### Exercise materials
= Beginning of Section =
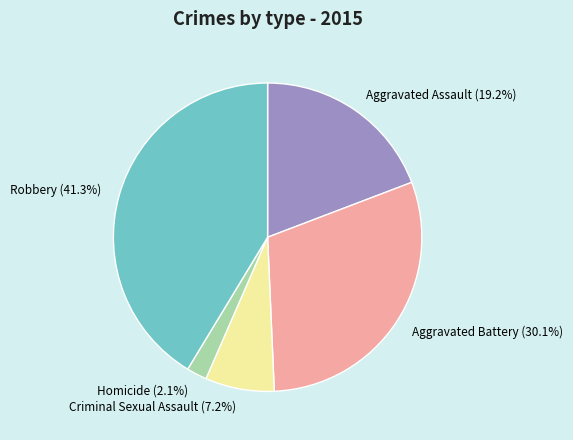

How much of the chart is everything except Robbery?

58.7%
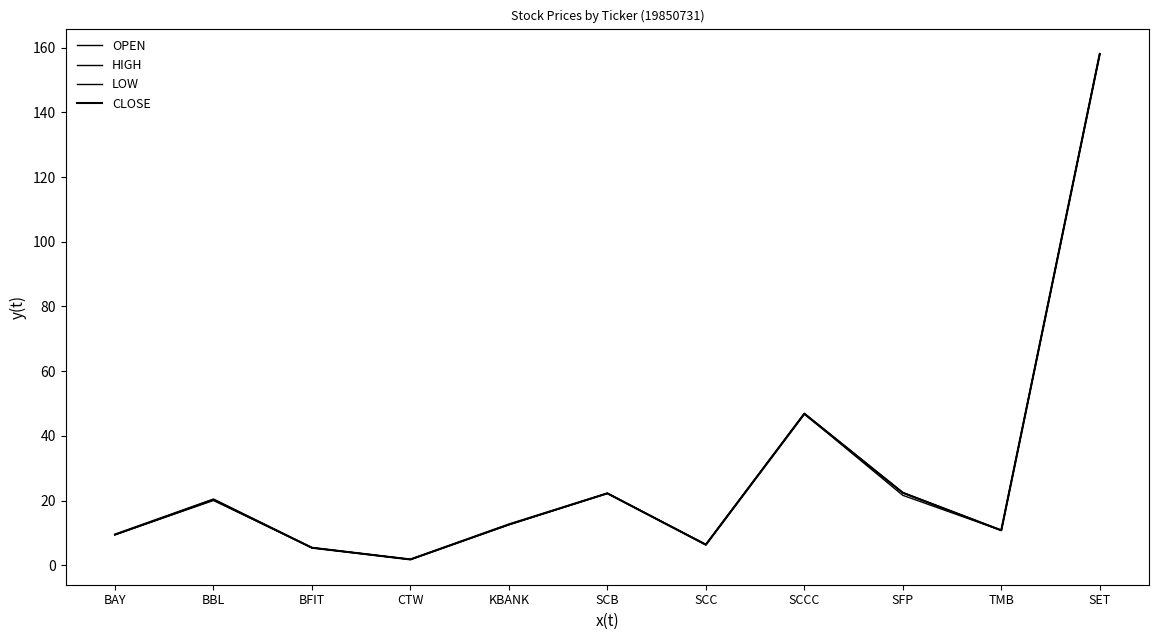

Reading left to right, transcribe all the data shown in this chart.

OPEN: 9.4	20.2	5.4	1.8	12.5	22.2	6.3	46.8	22.4	10.8	158.1
HIGH: 9.5	20.3	5.4	1.8	12.6	22.2	6.5	47.0	22.4	10.8	158.1
LOW: 9.4	20.0	5.4	1.8	12.5	22.2	6.3	46.8	21.6	10.8	158.1
CLOSE: 9.5	20.3	5.4	1.8	12.6	22.2	6.3	46.8	22.4	10.8	158.1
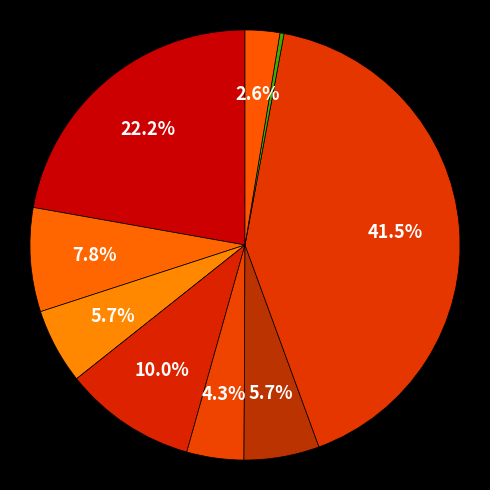

How many slices are in this pie chart?

9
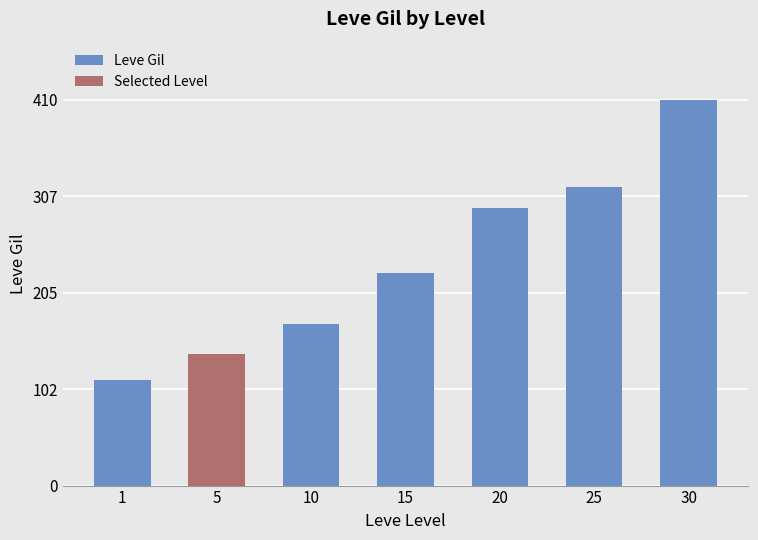

What is the difference between the second highest and minimum values?

205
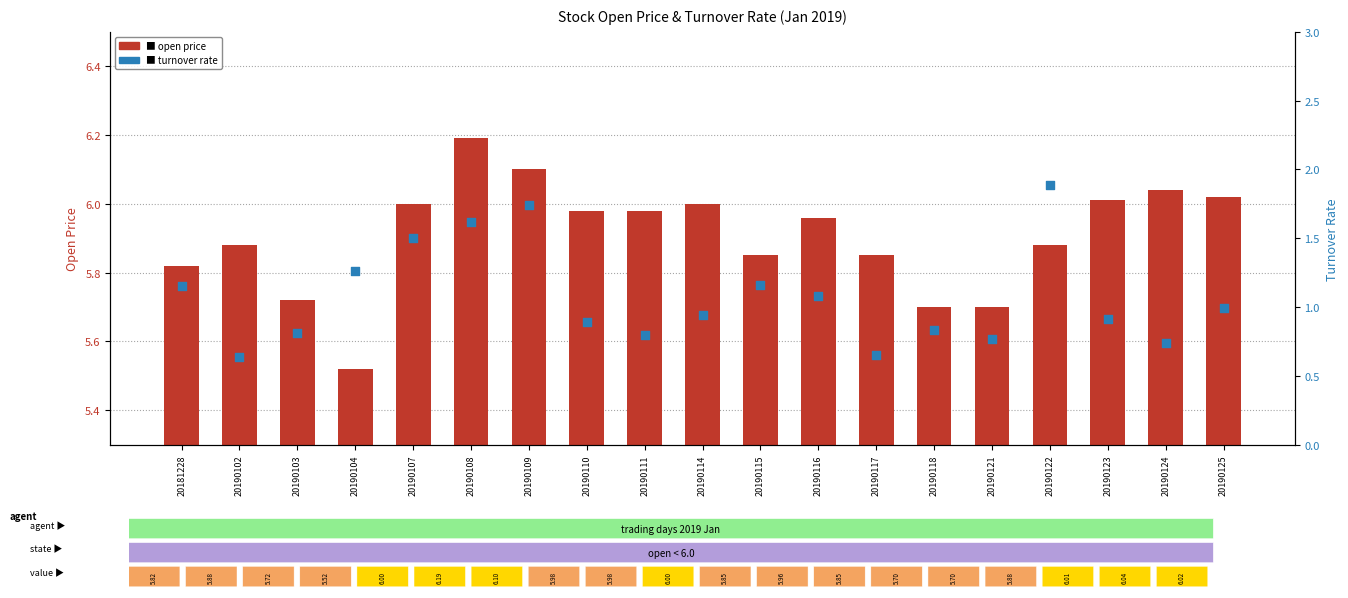

Which series has the widest spread of Y values?

Turnover rate (percentile)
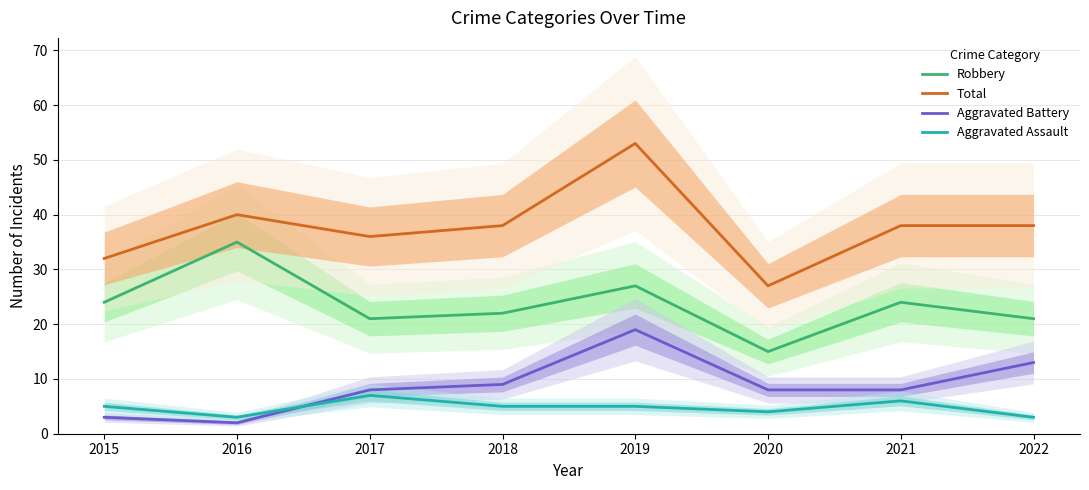

Between 2019 and 2022, which series saw the biggest shift?

Total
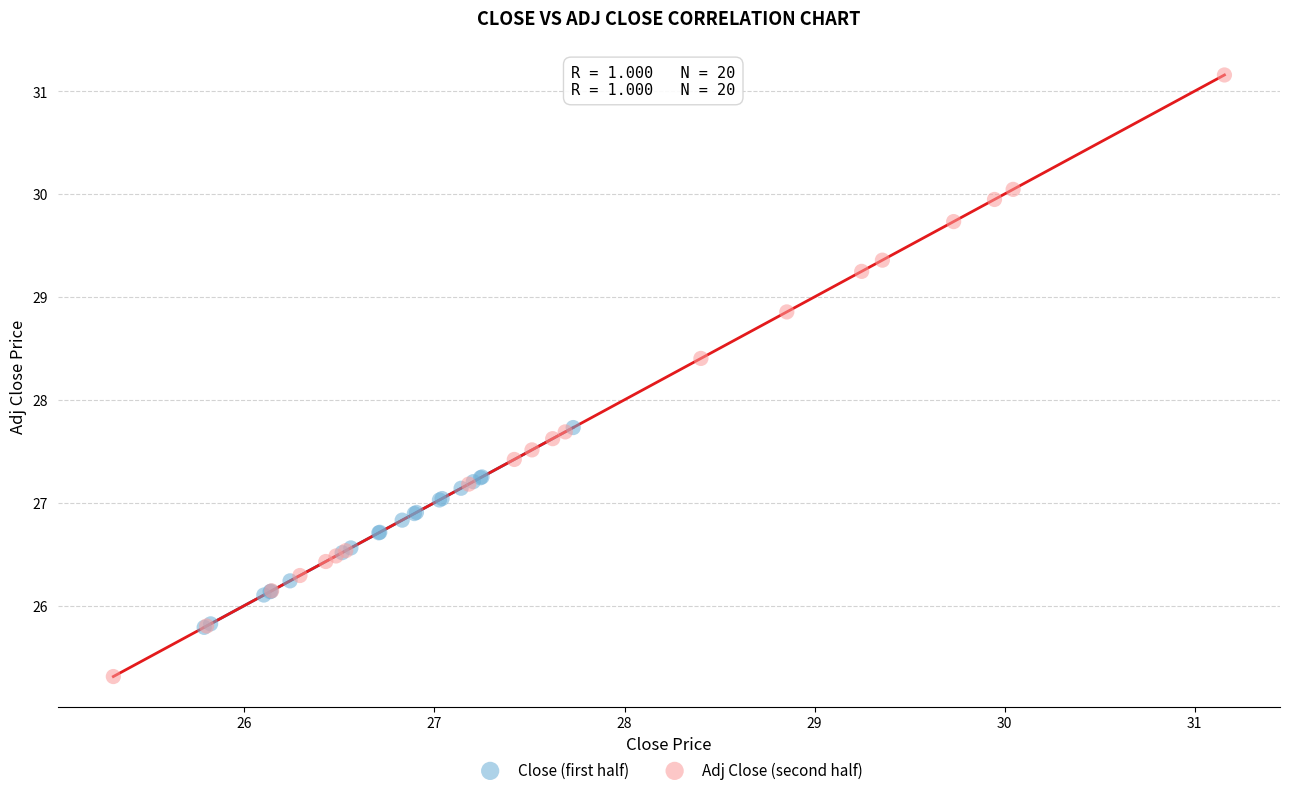

Which series contains the lowest Y value?

Adj Close (second half)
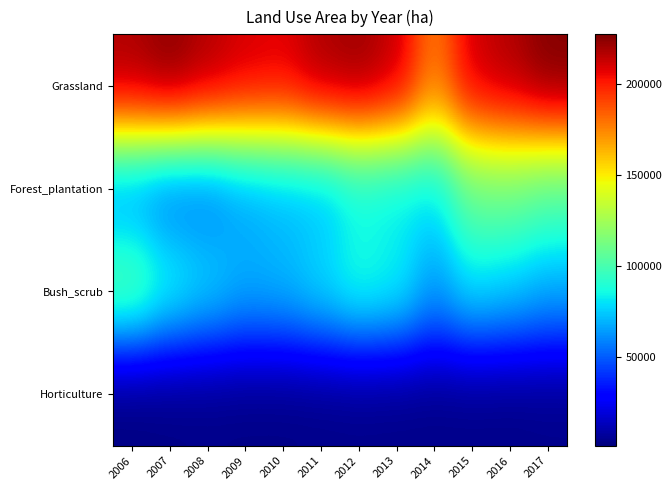

What is the maximum value shown in the chart?

227616.5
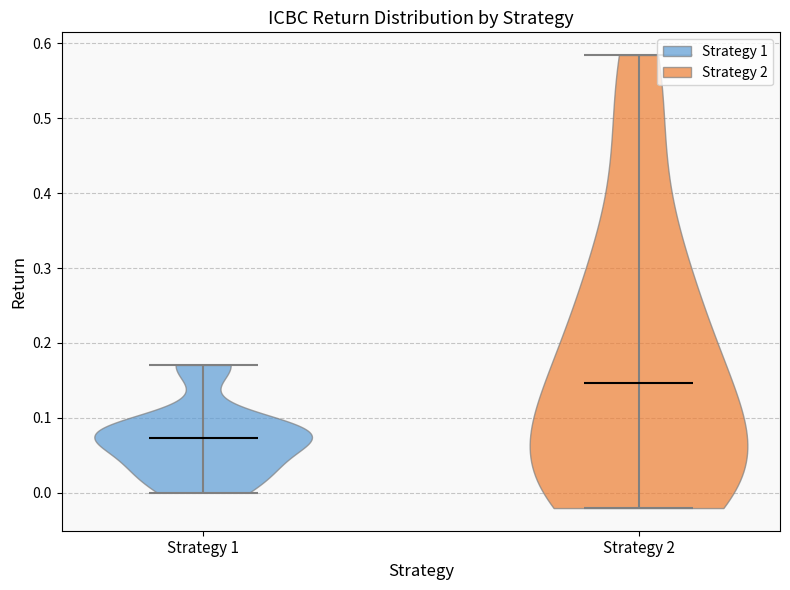

Reading left to right, read every violin against the y-axis: where its median line is, and the lowest and highest points it reaches. The values are not printed on the chart, so give them approximately, as read against the axis.

Strategy 1: median line 0.07, lowest point 0.00, highest point 0.17
Strategy 2: median line 0.15, lowest point -0.02, highest point 0.58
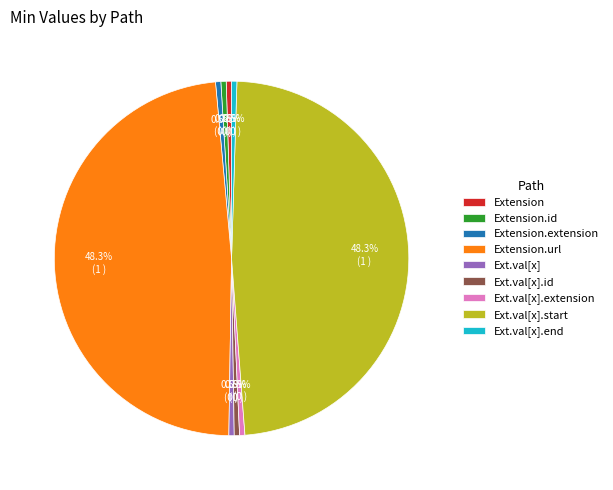

What percentage is NOT represented by Ext.val[x].end?

99.5%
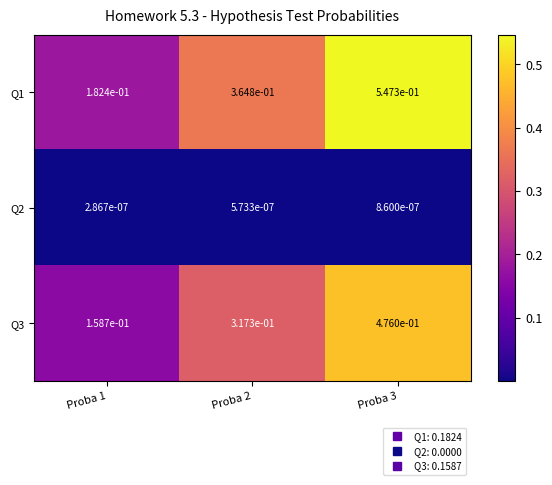

Is the value of Q3 at Proba 2 greater than the value of Q1 at Proba 1?

Yes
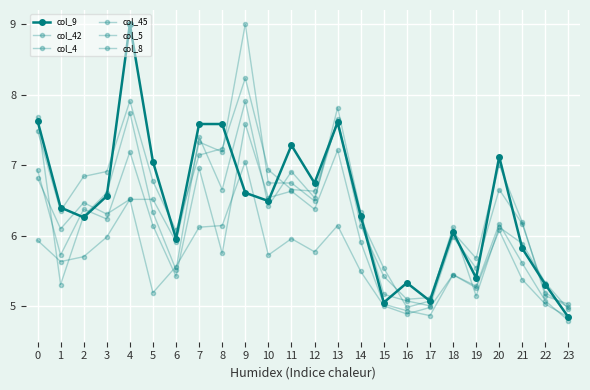

Which has a higher value, 1 or 14?

1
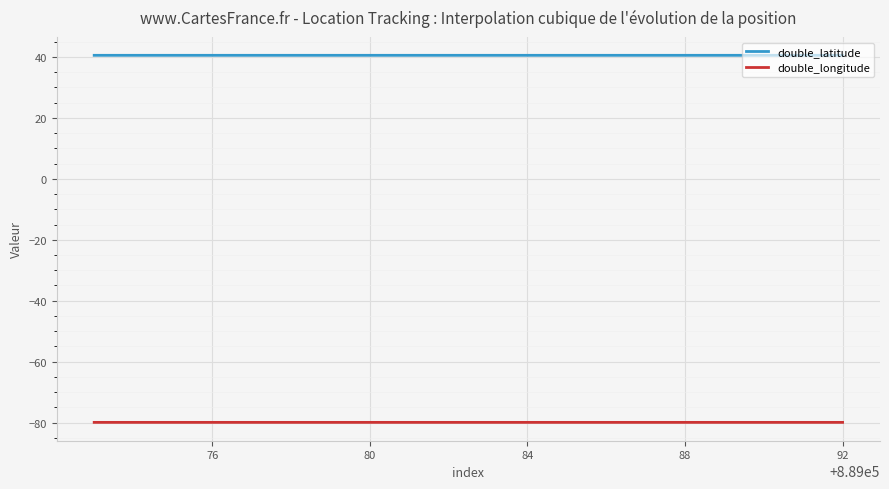

List the series in order of their overall mean, lowest first.

double_longitude, double_latitude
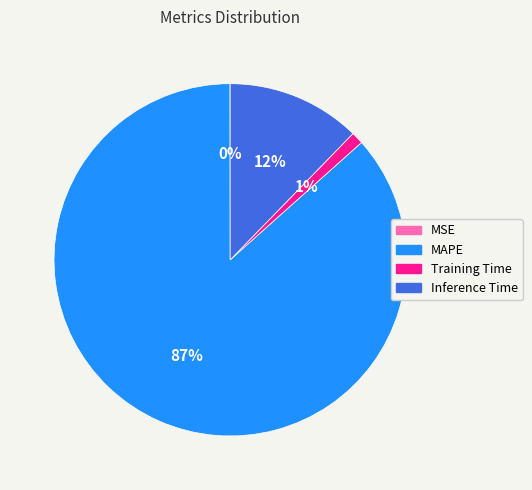

Which slice represents more than half of the pie?

MAPE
= End of Section =
### Work item
Revise the entries above by replacing each occurrence of "chart" with "graph", changing nothing else, and omit the pictures from the result.

### Answer area
How much of the graph is everything except Robbery?

58.7%

Reading left to right, transcribe all the data shown in this graph.

OPEN: 9.4	20.2	5.4	1.8	12.5	22.2	6.3	46.8	22.4	10.8	158.1
HIGH: 9.5	20.3	5.4	1.8	12.6	22.2	6.5	47.0	22.4	10.8	158.1
LOW: 9.4	20.0	5.4	1.8	12.5	22.2	6.3	46.8	21.6	10.8	158.1
CLOSE: 9.5	20.3	5.4	1.8	12.6	22.2	6.3	46.8	22.4	10.8	158.1

How many slices are in this pie graph?

9

What is the difference between the second highest and minimum values?

205

Which series has the widest spread of Y values?

Turnover rate (percentile)

Between 2019 and 2022, which series saw the biggest shift?

Total

Which series contains the lowest Y value?

Adj Close (second half)

What is the maximum value shown in the graph?

227616.5

Reading left to right, read every violin against the y-axis: where its median line is, and the lowest and highest points it reaches. The values are not printed on the graph, so give them approximately, as read against the axis.

Strategy 1: median line 0.07, lowest point 0.00, highest point 0.17
Strategy 2: median line 0.15, lowest point -0.02, highest point 0.58

What percentage is NOT represented by Ext.val[x].end?

99.5%

Is the value of Q3 at Proba 2 greater than the value of Q1 at Proba 1?

Yes

Which has a higher value, 1 or 14?

1

List the series in order of their overall mean, lowest first.

double_longitude, double_latitude

Which slice represents more than half of the pie?

MAPE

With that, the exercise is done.